Posts from around the globe document death and suspicion. 
An FDA report Strickland obtained has tallied 355 suspected deaths since the pill's release in 2014.
"We're seeing some of these dogs that just seem to crash for lack of a better word," said Pennsylvania veterinarian Elizabeth Carney.
She has asked the FDA to add a seizure warning to Bravecto's label.
"I think it's more important to try to figure out what's going on,” she said.
Merck declined Strickland's request for an on-camera interview. In an email to Strickland, a Merck spokesperson said the company has dispensed 34 million doses and that reports of serious adverse events are very rare, less than .01 percent.
Merck says that's compelling evidence supporting the safety profile of Bravecto.
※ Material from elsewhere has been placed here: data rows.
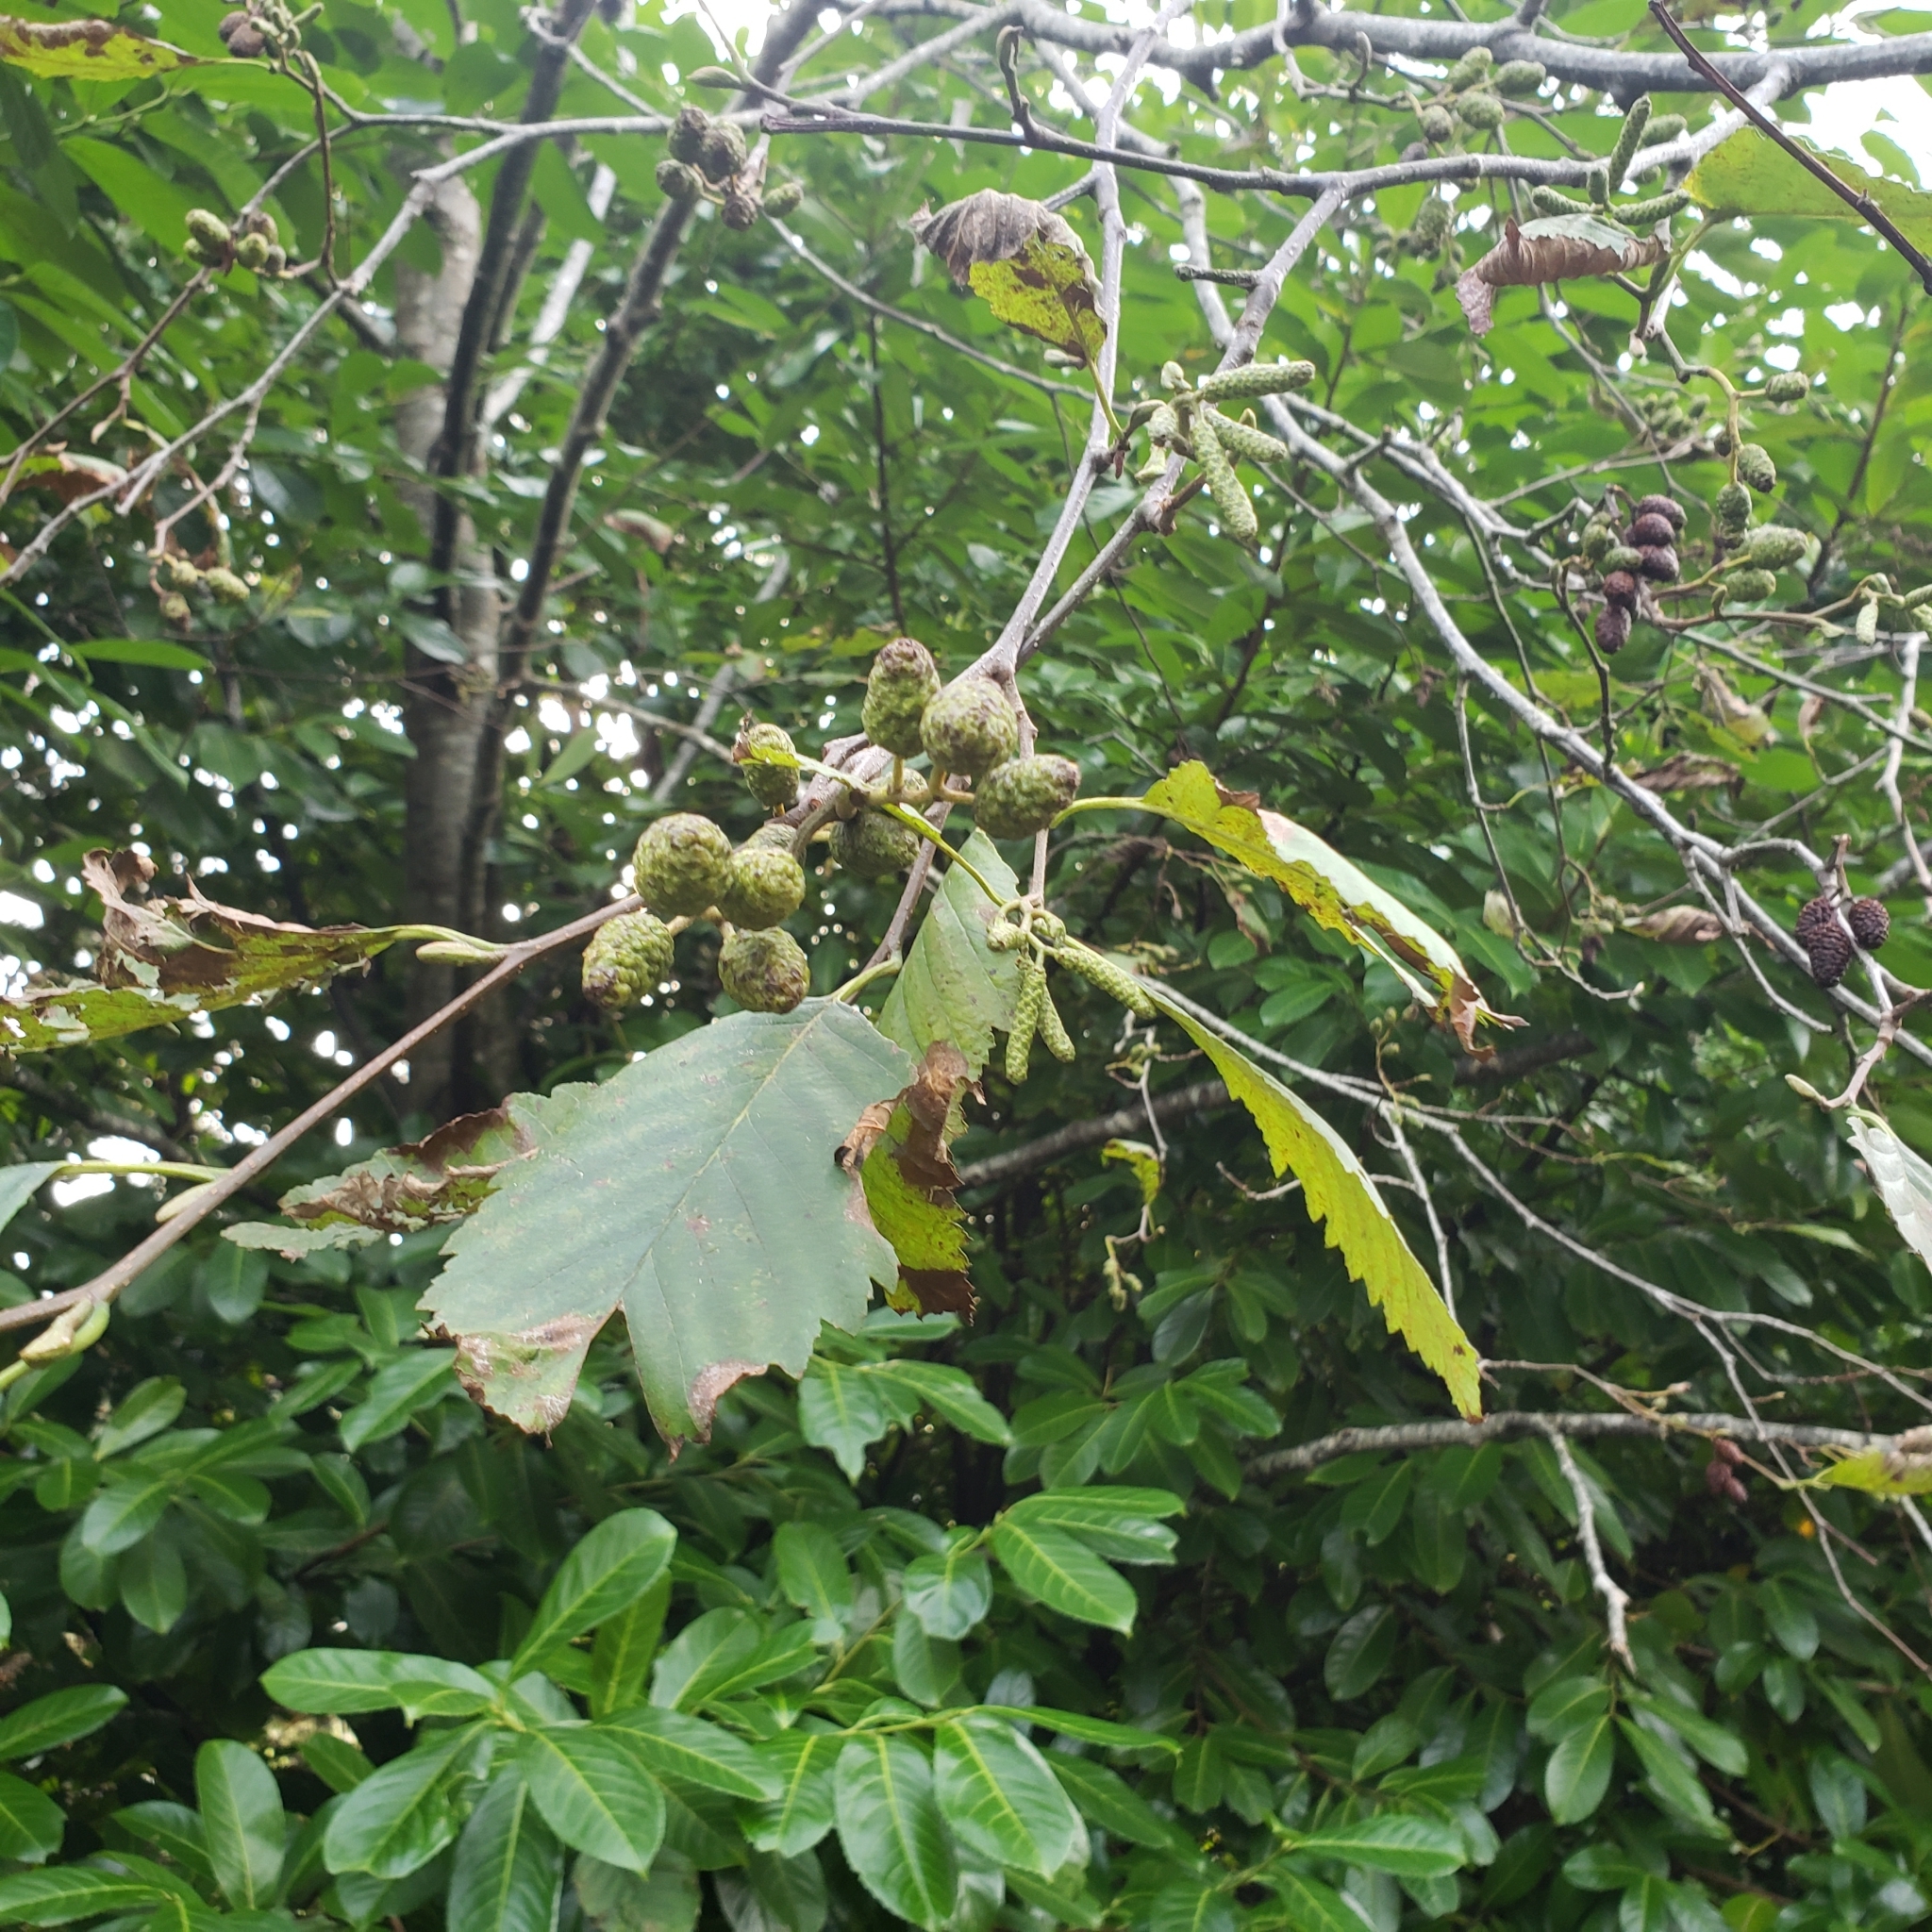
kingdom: Plantae
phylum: Tracheophyta
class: Magnoliopsida
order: Fagales
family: Betulaceae
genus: Alnus
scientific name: Alnus rubra
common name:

Sugar Hill Animal Hospital in Cumming has dispensed more than 3,400 doses of Bravecto. The hospital vet says there've been no complaints and that he even gives it to his own dog, Henry.
"A lot of new products have come out lately, but the safety of this one really amazed me. It was the one I felt confident with," said vet West Hamryka.
European regulators have amassed 800 death reports worldwide.
Last month, they voted to add lethargy as an additional side effect, and ordered more specific details when a serious reaction is reported.
The FDA says it is monitoring reports of side effects, as it does with all drugs. An agency spokesperson did not respond Strickland's questions about label changes in the United States.
Merck says that if a label change was necessary, the company would be first to recommend it.